A 48-year-old female with history of anxiety presented to the emergency department with a painful, cold, and discolored left lower extremity. She also reported fatigue for several weeks and recently had started taking escitalopram for anxiety surrounding psychosocial problems. A chest radiograph showed small bilateral pleural effusions, bibasilar opacities, and an enlarged cardiac silhouette—all new compared to a prior study. An electrocardiogram (ECG) showed sinus rhythm with anterolateral Q-waves not present on a historical ECG. Serum troponin was normal. A transthoracic echocardiogram (TTE) ordered for syncope less than 1 year prior was normal. Vascular surgery was consulted and scheduled the patient for emergency lower extremity thrombectomy.
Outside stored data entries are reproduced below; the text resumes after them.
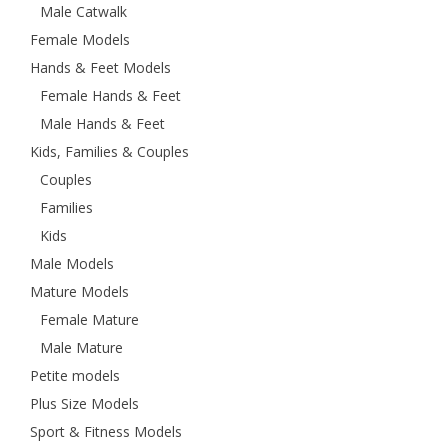
Male Catwalk
Female Models
Hands & Feet Models
Female Hands & Feet
Male Hands & Feet
Kids, Families & Couples
Couples
Families
Kids
Male Models
Mature Models
Female Mature
Male Mature
Petite models
Plus Size Models
Sport & Fitness Models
On entry to the operating room, heart rate was 125 beats/minute, blood pressure 135/95 mmHg, and SpO2 77%. Because of her abnormal vital signs, chest X ray, and ECG, the anesthesiologist performed focused TTE (Video 1). Patient also had transesophageal echocardiogram (TEE) subsequently (Video 2).

Videos

Questions

  1. The TTE image is consistent with which of the following diagnoses?
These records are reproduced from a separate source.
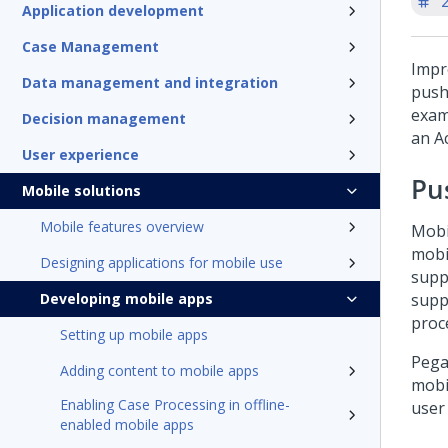
'
Application development
Case Management
Impr
Data management and integration
push
exam
Decision management
an A
User experience
Pu
Mobile solutions
Mobile features overview
Mobi
mobi
Designing applications for mobile use
supp
Developing mobile apps
supp
proc
Setting up mobile apps
Pega
Adding content to mobile apps
mobi
Enabling Case Processing in offline-
user
enabled mobile apps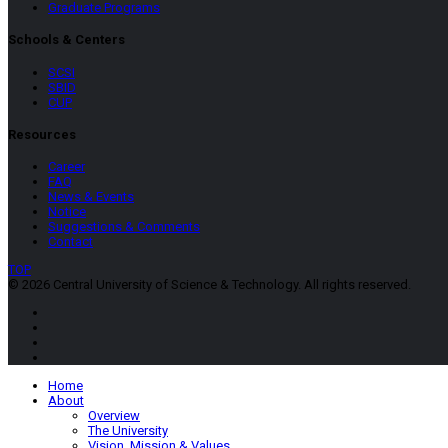
Graduate Programs
Schools & Centers
SCSI
SBID
CUP
Resources
Career
FAQ
News & Events
Notice
Suggestions & Comments
Contact
TOP
© 2026 Central University of Science & Technology. All rights reserved.
Home
About
Overview
The University
Vision, Mission & Values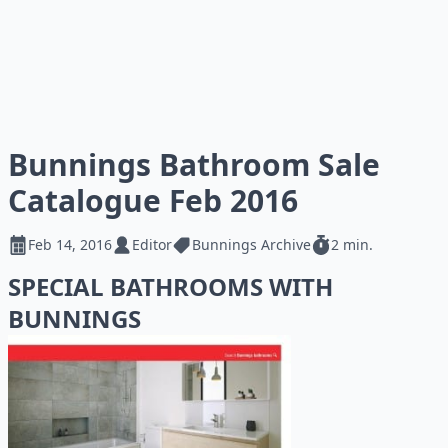
Bunnings Bathroom Sale
Catalogue Feb 2016
Feb 14, 2016
Editor
Bunnings Archive
2 min.
SPECIAL BATHROOMS WITH
BUNNINGS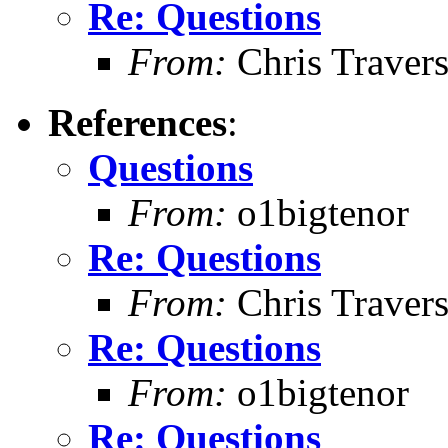
Re: Questions
From:
Chris Traver
References
:
Questions
From:
o1bigtenor
Re: Questions
From:
Chris Traver
Re: Questions
From:
o1bigtenor
Re: Questions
    1. Acute myocardial infarction
    2. Chronic non-ischemic cardiomyopathy
    3. Apical hypertrophic cardiomyopathy
    4. Stress-induced cardiomyopathy
  2. What is the best management option at this point?
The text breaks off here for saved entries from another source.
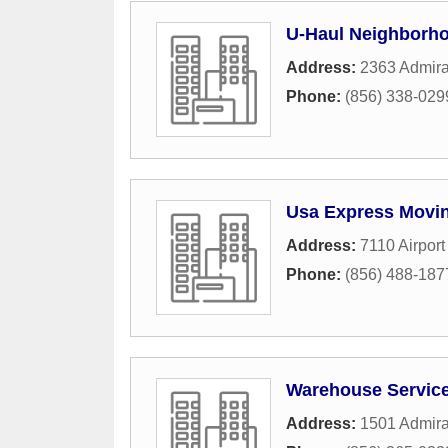
U-Haul Neighborho
Address:
2363 Admira
Phone:
(856) 338-029
Usa Express Movin
Address:
7110 Airpor
Phone:
(856) 488-187
Warehouse Servic
Address:
1501 Admira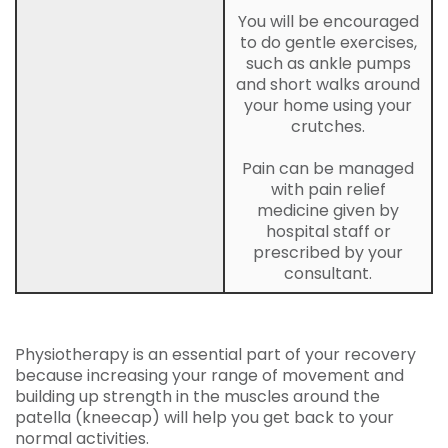
You will be encouraged
to do gentle exercises,
such as ankle pumps
and short walks around
your home using your
crutches.
Pain can be managed
with pain relief
medicine given by
hospital staff or
prescribed by your
consultant.
Physiotherapy is an essential part of your recovery
because increasing your range of movement and
building up strength in the muscles around the
patella (kneecap) will help you get back to your
normal activities.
    1. Postpone surgery; immediate cardiac catheterization and percutaneous coronary intervention
    2. Proceed with surgery for ischemic leg; medical management of cardiac problem; invasive hemodynamic monitoring
    3. Impella insertion for stabilization of hemodynamics before surgery
    4. Cardiology consultation to confirm your TTE findings
  3. All of the following are the characteristic features of this clinical entity except
    1. Presence of a transient abnormality in left ventricular wall motion beyond a single coronary artery perfusion territory
    2. Absence of obstructive coronary artery disease or angiographic evidence of acute plaque rupture
    3. New ECG abnormalities (ST elevation or T wave inversion) or modest elevation in troponin
    4. Confirmation of diagnosis of myocarditis is mandatory.